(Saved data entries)
☆ ☆ ☆

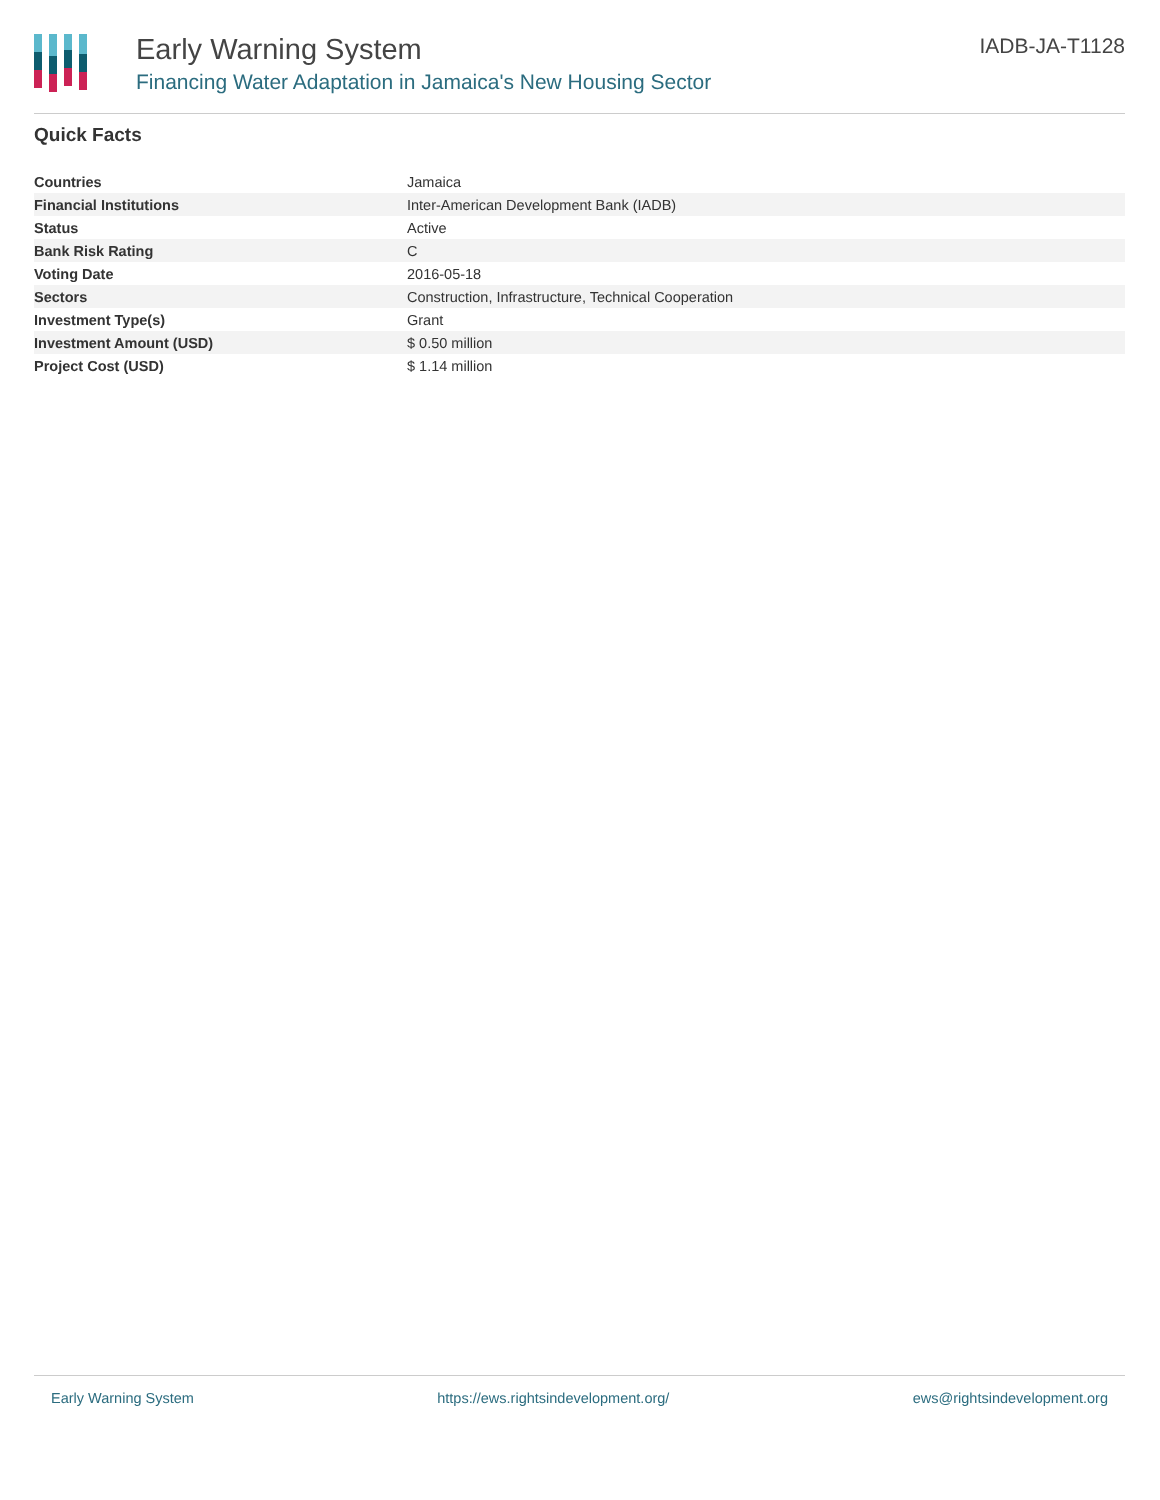Early Warning System
Financing Water Adaptation in Jamaica's New Housing Sector
IADB-JA-T1128
Quick Facts
| Countries | Jamaica |
| Financial Institutions | Inter-American Development Bank (IADB) |
| Status | Active |
| Bank Risk Rating | C |
| Voting Date | 2016-05-18 |
| Sectors | Construction, Infrastructure, Technical Cooperation |
| Investment Type(s) | Grant |
| Investment Amount (USD) | $ 0.50 million |
| Project Cost (USD) | $ 1.14 million |
Early Warning System https://ews.rightsindevelopment.org/ ews@rightsindevelopment.org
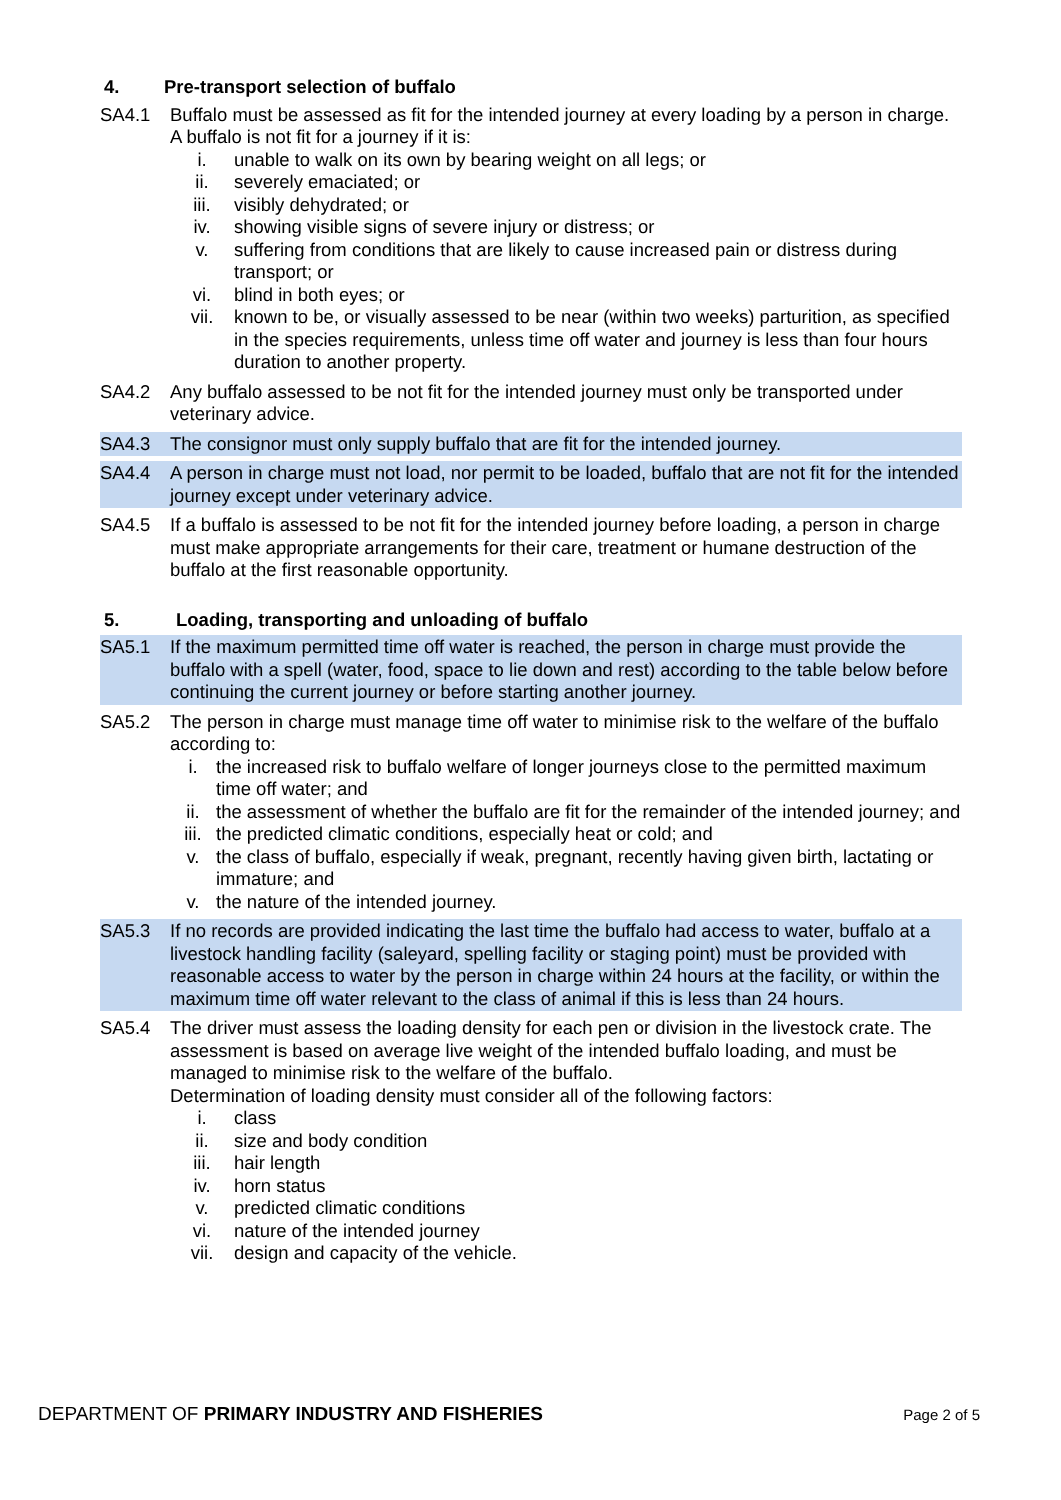4. Pre-transport selection of buffalo
SA4.1 Buffalo must be assessed as fit for the intended journey at every loading by a person in charge. A buffalo is not fit for a journey if it is:
i. unable to walk on its own by bearing weight on all legs; or
ii. severely emaciated; or
iii. visibly dehydrated; or
iv. showing visible signs of severe injury or distress; or
v. suffering from conditions that are likely to cause increased pain or distress during transport; or
vi. blind in both eyes; or
vii. known to be, or visually assessed to be near (within two weeks) parturition, as specified in the species requirements, unless time off water and journey is less than four hours duration to another property.
SA4.2 Any buffalo assessed to be not fit for the intended journey must only be transported under veterinary advice.
SA4.3 The consignor must only supply buffalo that are fit for the intended journey.
SA4.4 A person in charge must not load, nor permit to be loaded, buffalo that are not fit for the intended journey except under veterinary advice.
SA4.5 If a buffalo is assessed to be not fit for the intended journey before loading, a person in charge must make appropriate arrangements for their care, treatment or humane destruction of the buffalo at the first reasonable opportunity.
5. Loading, transporting and unloading of buffalo
SA5.1 If the maximum permitted time off water is reached, the person in charge must provide the buffalo with a spell (water, food, space to lie down and rest) according to the table below before continuing the current journey or before starting another journey.
SA5.2 The person in charge must manage time off water to minimise risk to the welfare of the buffalo according to:
i. the increased risk to buffalo welfare of longer journeys close to the permitted maximum time off water; and
ii. the assessment of whether the buffalo are fit for the remainder of the intended journey; and
iii. the predicted climatic conditions, especially heat or cold; and
v. the class of buffalo, especially if weak, pregnant, recently having given birth, lactating or immature; and
v. the nature of the intended journey.
SA5.3 If no records are provided indicating the last time the buffalo had access to water, buffalo at a livestock handling facility (saleyard, spelling facility or staging point) must be provided with reasonable access to water by the person in charge within 24 hours at the facility, or within the maximum time off water relevant to the class of animal if this is less than 24 hours.
SA5.4 The driver must assess the loading density for each pen or division in the livestock crate. The assessment is based on average live weight of the intended buffalo loading, and must be managed to minimise risk to the welfare of the buffalo.
Determination of loading density must consider all of the following factors:
i. class
ii. size and body condition
iii. hair length
iv. horn status
v. predicted climatic conditions
vi. nature of the intended journey
vii. design and capacity of the vehicle.
DEPARTMENT OF PRIMARY INDUSTRY AND FISHERIES
Page 2 of 5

☆ ☆ ☆

→ Exercise instructions:
Send back an exact copy of only the lines from the line with "Bank (IADB) |" up to and including the line with "1.14 million |" in the data above.

→ Written answer:
| Financial Institutions | Inter-American Development Bank (IADB) |
| Status | Active |
| Bank Risk Rating | C |
| Voting Date | 2016-05-18 |
| Sectors | Construction, Infrastructure, Technical Cooperation |
| Investment Type(s) | Grant |
| Investment Amount (USD) | $ 0.50 million |
| Project Cost (USD) | $ 1.14 million |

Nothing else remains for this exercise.